Environ 100 000 personnes au moins ont exprimé leur rejet d’un intérim constitutionnel avec le personnel des années Bouteflika. Le message est clair. Chantonnant. Oranais.
Oran a gardé une mimique espagnole. On y déjeune tard. Surtout un vendredi. Les manifestations y débutent donc vraiment après 14 heures. Même les prieurs du vendredi peuvent remonter déposer leur tapis d’Essalet et grignoter quelque chose avant de redescendre occuper la rue. A Gambetta, les premiers groupes de marcheurs dévalent par essaims sur le Grand Rond Point Zabana qui constitue le mi-parcours du circuit hebdomadaire : Place d’armes Wilaya via Larbi Ben Mhidi et retour par le front de mer. Le BMS pluie a été repoussé par le vent versl’intérieur des terres. Les oranais n’en ont cure. Ils ont pris leurs habitudes du vendredi. Et ils ne sont pas prêts d’y renoncer. « Jusqu’à ce qu’ils dégagent tous » dis en rouge vif le panneau d’une jeune fille aux grosses lunettes de soleil. Tous ? A hauteur de la cinémathèque, un carré d’un millier de personne insiste sur les 3 B. Des dizaines d’affichettes, soigneusement imprimées, barrent en rouge les photos de Bensalah, Belaiz et Bedoui. Le dégagisme de la rue oranaise s’est occupé d’eux ce vendredi. Sous toutes les couleurs. A l’impossible nul n’est tenu. Les oranais ont le sens de la tactique. Un jeune monsieur entend fuser le nom de Gaïd Salah, se retourne « lui on s’en occupe plus tard. On a besoin de lui maintenant pour démanteler la bande mafieuse des Bouteflika ». Il n’est pas seul à le penser. Le peuple n’en a pas fini avec « Al 3issaba », la bande. Pas dupe pour autant. Prés de l’ex place de la Victoire, non loin du siège de la très active ligue des droits de l’homme de Kaddour Chouicha, un manifestant, la quarantaine en bandoulière a tout dit sur son panneau « L’article 102 pour sauver le système, le peuple pour sauver le pays ». Moins allégorique une affiche en arabe interpelle El Gaïd « si tu es Mouslih (bienfaiteur) cède le pouvoir au peuple ». L’affiche voisine suggère au chef d’Etat major de démissionner pour montrer le chemin. Dans le style débonnaire d’un après midi de week end oranais.
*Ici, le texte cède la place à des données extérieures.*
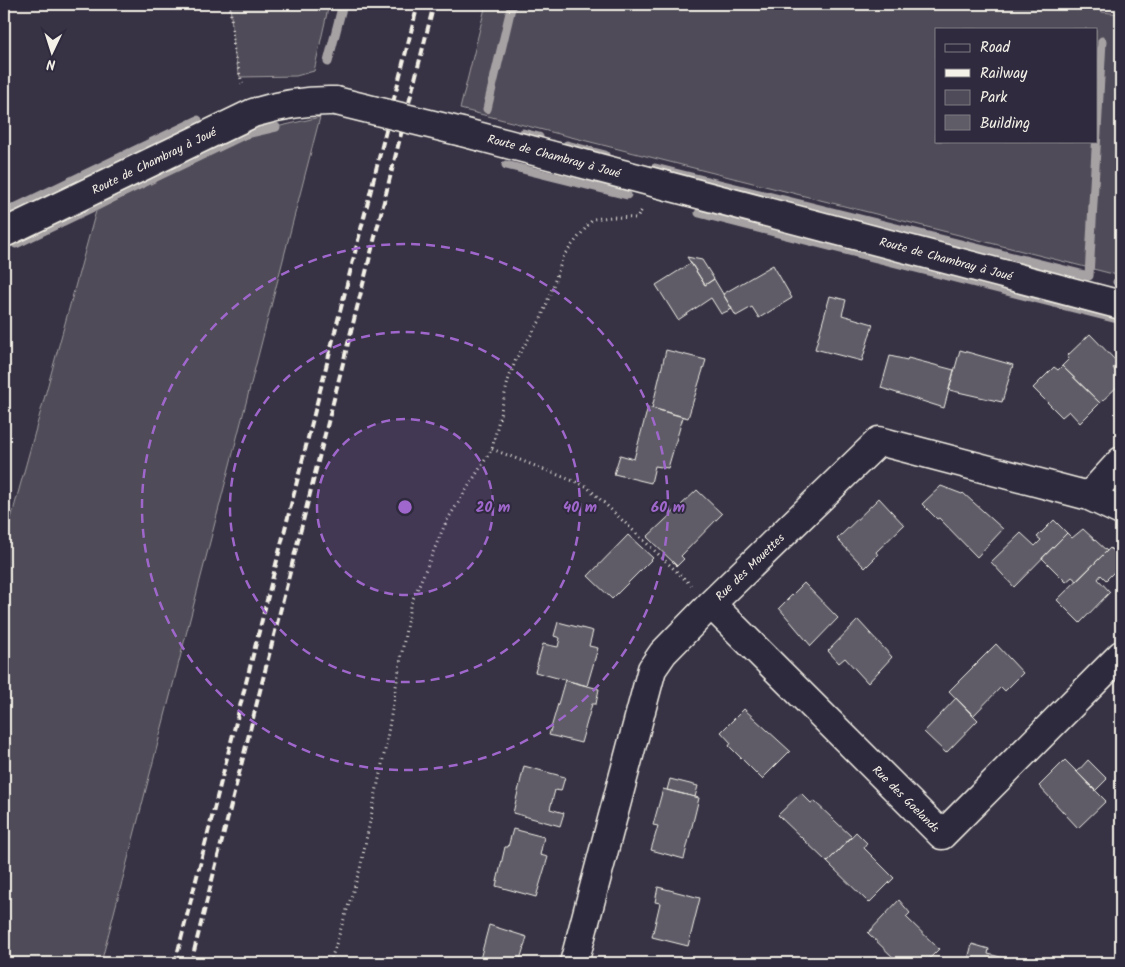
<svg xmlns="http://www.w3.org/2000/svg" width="1125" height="967" font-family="Kalam,sans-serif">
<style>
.green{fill:#504b59;stroke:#a29ea0;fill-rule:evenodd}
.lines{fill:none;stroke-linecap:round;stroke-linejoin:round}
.stream{stroke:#a6a2a4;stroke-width:9}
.building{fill:#5f5c67;stroke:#f4f1e8}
.minor-casing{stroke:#f4f1e8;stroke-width:31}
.path{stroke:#f4f1e8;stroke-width:3;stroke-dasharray:1 4;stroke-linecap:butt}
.minor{stroke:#2f2a3d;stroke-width:28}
.rail{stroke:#f4f1e8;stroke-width:4;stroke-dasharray:8 4;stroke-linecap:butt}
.minor-bridge-casing{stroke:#f4f1e8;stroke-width:31;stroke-linecap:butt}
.minor-bridge{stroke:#2f2a3d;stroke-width:28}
.ring{fill:none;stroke:#9f67cb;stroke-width:2.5;stroke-dasharray:9 6}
.labels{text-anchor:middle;stroke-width:4;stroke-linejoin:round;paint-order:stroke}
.street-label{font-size:12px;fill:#f4f1e8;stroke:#2f2a3d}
.centre{fill:#9f67cb;stroke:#2f2a3d;stroke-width:2.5}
.ring-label{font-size:15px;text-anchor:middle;font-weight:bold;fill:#9f67cb;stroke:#2f2a3d;stroke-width:4;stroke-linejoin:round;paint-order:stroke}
</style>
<rect width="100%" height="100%" fill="#373244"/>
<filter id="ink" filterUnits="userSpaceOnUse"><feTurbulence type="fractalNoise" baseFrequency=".02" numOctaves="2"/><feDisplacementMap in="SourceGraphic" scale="10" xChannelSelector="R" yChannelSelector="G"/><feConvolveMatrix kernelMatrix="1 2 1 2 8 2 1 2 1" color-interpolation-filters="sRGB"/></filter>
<g filter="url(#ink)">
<path class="green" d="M230,4H329L314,71L296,76L240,77L234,52Z
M486,4H1100L1102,12L1121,14V276L460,109ZM936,29H1096V141H936Z
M320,117L101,963H4V544L96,211L246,134Z"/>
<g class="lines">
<path class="stream" d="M328,62L343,4
M487,109L512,4
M523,133L539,137
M567,145L605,155
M506,165L627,195
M655,168L1089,276L1102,41
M4,213L198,120
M699,213L1121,320
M16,244L246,134L276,127
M1117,282L1121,283"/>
</g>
<path class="building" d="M687,257L702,260L714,279L705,285Z
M691,263L705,285L714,279L732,309L721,314L711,298L678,320L656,285Z
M773,265L792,298L759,318L752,307L736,316L723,294Z
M830,296L846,300L842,315L873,324L862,361L815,349Z
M1090,334L1118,363L1113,368L1121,378V383L1100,403L1062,366L1069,359L1067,356Z
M666,350L706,360L688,418L652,408Z
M960,350L1013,365L1002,402L949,390Z
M890,356L907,360L908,358L954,370L944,408L881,388Z
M1062,366L1100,403L1080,423L1069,411L1062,417L1033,388L1054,367L1058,370Z
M648,407L683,417L668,468L655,466L651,483L614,474L620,455L634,459Z
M941,486L962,494L963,493L1003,529L977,557L939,518L937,519L922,504Z
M697,490L722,514L681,556L684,559L677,566L647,537Z
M879,498L904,525L876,552L878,555L865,568L837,539Z
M1054,520L1067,533L1014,587L991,562L1021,533L1035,546L1041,540L1037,537Z
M1083,529L1107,551L1077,581L1072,577L1066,582L1042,558L1067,533L1072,538Z
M628,535L653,558L612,599L588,576Z
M1110,548L1121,558V565L1106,580L1101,575L1098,579L1110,592L1080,623L1057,600Z
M804,583L838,618L811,646L779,608Z
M858,620L892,657L868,683L845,658L839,663L828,651Z
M558,622L593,631L589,646L598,648L587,686L535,672L543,644L558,647L560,638L554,636Z
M996,644L1023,673L1005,691L1001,687L973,716L949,691Z
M565,680L599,689L596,704H592L581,743L549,735Z
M956,698L978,720L946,753L924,732Z
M744,709L790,751L762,779L729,746L731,743L721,732Z
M1065,760L1106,801L1078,828L1039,786Z
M1088,760L1107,779L1095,791L1077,772Z
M524,766L565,777L561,791L555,790L550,809L564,813L560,826L513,813Z
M670,779L698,786L695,797L667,790Z
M663,789L699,798L684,859L651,850L658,826L653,825Z
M801,793L811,803L814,801L852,837L827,862L778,815Z
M513,829L544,837L540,855L548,857L536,897L496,886L505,847H508Z
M856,832L867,843L864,848L894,878L869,903L827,862Z
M658,887L700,898L688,946L652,937L660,903L655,902Z
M899,900L910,913L906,917L939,949L925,963H899L868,933Z
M489,925L527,937L519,963H479Z
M972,944L989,949L988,954L1025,963H967Z"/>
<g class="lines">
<g class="minor-casing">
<path id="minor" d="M462,132L1121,305
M4,233L253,113C282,104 306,100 336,101
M1089,496L1121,511
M711,604L942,835L1121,655
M574,963L652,669L663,653L711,604L879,441L1089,496L1121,461"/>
</g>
<path class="path" d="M230,4L234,52L243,87
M492,449L586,486L691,585
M603,962L610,963
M330,963L360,869L385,750L410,606L446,522L492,449L508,381L516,359L541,319L564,255L593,219L612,217L637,218L643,208"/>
<use href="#minor" class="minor"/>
<path class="rail" d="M175,963L418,4
M191,963L434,4"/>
<g class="minor-bridge-casing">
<path id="minor-bridge" d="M336,101L462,132"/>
</g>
<use href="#minor-bridge" class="minor-bridge"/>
</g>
</g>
<circle cx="405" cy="507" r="88" fill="#9f67cb" fill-opacity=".12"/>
<g class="ring">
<circle cx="405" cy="507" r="88"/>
<circle cx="405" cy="507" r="175"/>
<circle cx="405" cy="507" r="263"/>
</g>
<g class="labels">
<g class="street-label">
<text transform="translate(554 156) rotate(15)" y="4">Route de Chambray à Joué</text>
<text transform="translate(154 161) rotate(-26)" y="4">Route de Chambray à Joué</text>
<text transform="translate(946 259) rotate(15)" y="4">Route de Chambray à Joué</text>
<text transform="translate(750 567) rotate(-44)" y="4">Rue des Mouettes</text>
<text transform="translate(906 799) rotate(45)" y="4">Rue des Goelands</text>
</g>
</g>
<circle cx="405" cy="507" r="8" class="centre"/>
<g class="ring-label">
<text x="493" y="512">20 m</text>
<text x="580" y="512">40 m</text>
<text x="668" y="512">60 m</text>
</g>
<rect width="1125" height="967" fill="none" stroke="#2f2a3d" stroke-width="20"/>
<rect x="10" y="10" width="1105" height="947" fill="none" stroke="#f4f1e8" stroke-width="2" filter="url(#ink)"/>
<rect x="935" y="28" width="162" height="115" fill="#2f2a3d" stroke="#7e7a81"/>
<rect x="945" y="44" width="25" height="8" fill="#2f2a3d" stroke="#7e7a81"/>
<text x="980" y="52" font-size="15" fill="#f4f1e8">Road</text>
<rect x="945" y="69" width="25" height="8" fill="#f4f1e8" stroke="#7e7a81"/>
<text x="980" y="78" font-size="15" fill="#f4f1e8">Railway</text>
<rect x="945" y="90" width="25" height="15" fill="#504b59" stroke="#7e7a81"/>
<text x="980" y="102" font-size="15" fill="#f4f1e8">Park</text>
<rect x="945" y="115" width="25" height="15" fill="#5f5c67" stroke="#7e7a81"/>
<text x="980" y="128" font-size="15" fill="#f4f1e8">Building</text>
<g transform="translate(52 52) rotate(184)" stroke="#2f2a3d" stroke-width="4" paint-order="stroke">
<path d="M0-4L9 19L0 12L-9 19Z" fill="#f4f1e8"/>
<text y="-8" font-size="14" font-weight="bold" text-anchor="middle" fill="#f4f1e8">N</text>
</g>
</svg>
Sans hargne et sans concession.
Les femmes et l’autogestion
Au bout d’un après midi de déambulation sur le parcours hebdomadaire des oranais tombent les premiers constats. Les femmes sont proportionnellement plus nombreuses qu’à Alger. De toutes les générations. De tous les attributs vestimentaires. Elles inondent totalement le décor urbain de la marche. Sur les balcons et les terrasses aussi. Oran ville moins hostiles aux femmes qu’Alger est un cliché pour certaines féministes. Ce vendredi 5 avril, « le cliché » s’est bien défendu. Pas un pas de travers du mascisme ambiant. Les femmes, en mode conquête. Une d’entre elle porte une affichette discrète qui dit « non, non et non aux violences faites aux femmes et aux enfants ». Pour la photo, la femme en hidjab qui la porte se cache derrière son slogan. La Révolution libère les mœurs. A l’allure quelle peut. Si l’ambiance à Oran est encore plus harmonieuse qu’à Alger, c’est sans doute parce que les femmes y sont encore plus dense dans les cortèges, c’est sur. Mais pas seulement. Ce vendredi après midi, il n’y avait aucun policier visible sur plus de 4 km de parcours de manifestation. La Révolution en mode autogestion. Marcher sans le spectre d’un orage lacrymal sur la tête diffuse des ondes positives sous les drapeaux au vent. Les oranais ont largement fait la preuve ce vendredi qu’ils sont sur la première ligne de front des valeurs du 22 février : unité, pacifisme, mixité, bonne humeur. Ils ont dit qu’ils reviendraient vendredi prochain. « Tant que le système est là » Marcher à Oran ? On a tous envie d’y revenir.